At 4/8/09 03:39 PM, BrianEtrius wrote:
Yes, you can not go to college, but in the long run, you are just going to screw yourself over.
My mom went to college AND got screwed over, it seems like getting screwed over is more of a personal thing than college. Going to college is helpful, but it's not a guarentee for success, constant vigilance is required for the successes most people see as success.
Because if you want ANY good high paying job these days, you going to at least need a BA, if not your Masters.
A Masters can cost as much as, if not twice as much, as a bachelors...some people pay over 100k for their masters, so you have to be going down a field that actually makes money, like a computer programmer or something with computers.
That's how it is. Also, look at it from a company's perspective. Who would you rather hire, a man with a Masters Degree or a guy fresh out of high school? The guy with the diploma.
McDonalds and most entry level jobs prefer people without a diploma. The high schooler has no prior job experience, no bad habits already created, which works well for their agenda because in the long run they want to be the ones to train you. The more moldable you are the better it looks for the majority of actual jobs that are opening.
As the world becomes more fast-food oriented and takes a page from their book, the jobs become dumbed down and the pay-rate drops. The amount of work required drops, the amount of human interaction becomes almost nil.
It's better off in the long run to go. Besides, you get the whole college experience.
I find its better to go to college because you want to learn than to get a piece of paper. The college experience shows that you can not only put up with HS bullshit, but that you are so adept at putting up with bullshit that you went back for another 4 years. It shows that you are hard to mold, but keep your shape when molded. Like a thick molding clay instead of molding out of mayo.
Better off to go also has to a lot to do with what a person's goal is. If their goal is to be self-serving their entire life they should probably avoid the whole school thing, it'll only interfere with that life goal. I want to actually do something with my life, and will pay the 30k in student loans to allow me to do so. Even though I'm only planning on becoming a guidance counselor and with teacher's wage will leave me paying my loan off til I'm 50 or something stupid like that :P
I won't become financially successful in life with my current goal but I'm bound to come across many other goals that are equally self-fulfilling while serving the public.
At 4/8/09 04:02 PM, NightCrawler wrote:
I on the other (while not needing to) like to go out and do stuff. So I guess that's where we might differ, which again, is cool.
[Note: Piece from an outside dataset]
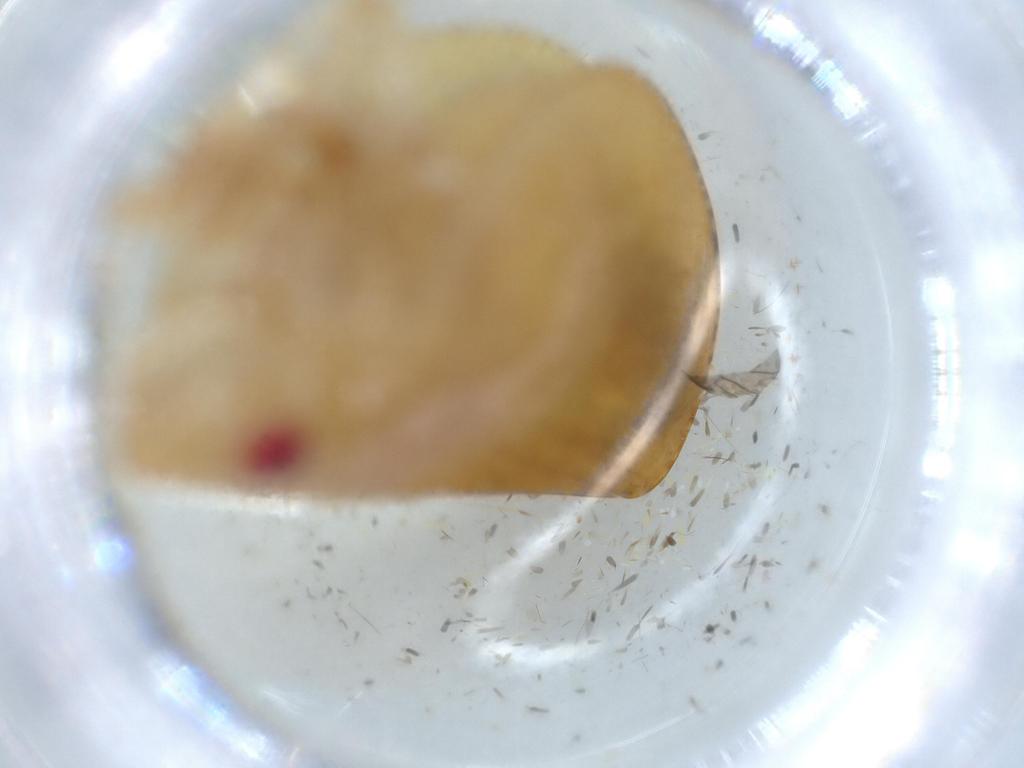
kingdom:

I've found that for people who like to go out and do things, college is the answer. You can find a path that interests you, that makes your brain tick. I started thinking I would become a guidance counselor, now I'm considering helping to create green technologies, and being a comedian :P
Maybe a hippie comedian that helps teens through their problems. Who could hate on that? I could become a master producer like Dr. Dre...DJ Jiggle!
Nobody would mess with DJ Jiggle. I could like get out on stage, bass is pumping, lights are flashing, I come centerstage and do the Truffle Shuffle..apologize to everyone for the phobia of fat white guys they just discovered..heh. It'd be funny. Enjoy what you do whatever you do.